Электронная библиотека книг » Сергей Самсонов » Аномалия Камлаева » Текст книги (страница 19)
Аномалия Камлаева
  • Текст добавлен: 8 октября 2016, 15:43

Текст книги "Аномалия Камлаева"


Автор книги: Сергей Самсонов



сообщить о нарушении

Текущая страница: 19 (всего у книги 33 страниц)

– Да, я знаю, – с готовностью подхватил Камлаев, – о чем вы хотите сказать.

– Да ну? О и чем же?

– О том, что он был не великим революционером, а великим ретроградом. Не пролагая никаких новых путей в музыкальном искусстве, он не отрицал общепринятые нормы композиции, а всячески поддерживал их. Бах не разрушал канон, а утверждал его столь тщательно и скрупулезно, что даже все случайные детали музыкальной ткани начинали подчиняться строгой закономерности.

– Ну, это само собой. Это я уже считайте, что сказал, а вы за мной, разжевав, повторили. Итак, баховский козырь – неукоснительное послушание. Со своим послушанием он сочиняет более двухсот кантат, по дюжине еще более продолжительных ораторий и месс, два тома клавирных прелюдий и фуг, «Музыкальное приношение» и «Искусство фуги» – всего свыше тысячи опусов. Возьмем теперь ну хоть Антона Веберна, чей конек – своеволие: сколько он оставил нам за жизнь? Три десятка куцых сочиненьиц. При современных темпах производства музыки Баху нужно было прожить лет пятьсот, чтобы успеть сочинить все свои кантаты. Послушание дает невиданную интенсивность сочинительства, и Бах не только качественно, но еще и количественно всех нынешних превосходит. С чем связано подобное оскудевание, подобное катастрофическое снижение темпов производства? С тем, что никакой внешней причины, вызывающей музыку, никакого заказа на музыку уже не существует. Графы и бароны не заказывают терапевтических арий, храмам не нужны органные мессы, прикладная музыка умерла. Ничего внеположного человеку, музыкальному ремесленнику, ничего надчеловеческого, надличного нынче нет.

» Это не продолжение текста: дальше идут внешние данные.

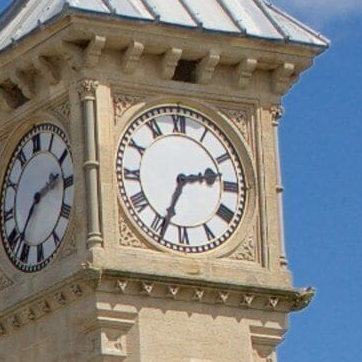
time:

Человек – мерило всех вещей, из своих запросов и потребностей он только и исходит, своими личными потребностями он все и измеряет.

Тут появилась Светочка, принесла на лжежостовском подносе откупоренную водочную бутылку, два граненых стакана и сияющие чистотой фарфоровые чашки.

– Я об этом и хотел с вами говорить, – начал было Камлаев. – Мы давно уже существуем в каком-то качественно новом времени…

– Да неужели? – хмыкнул старик.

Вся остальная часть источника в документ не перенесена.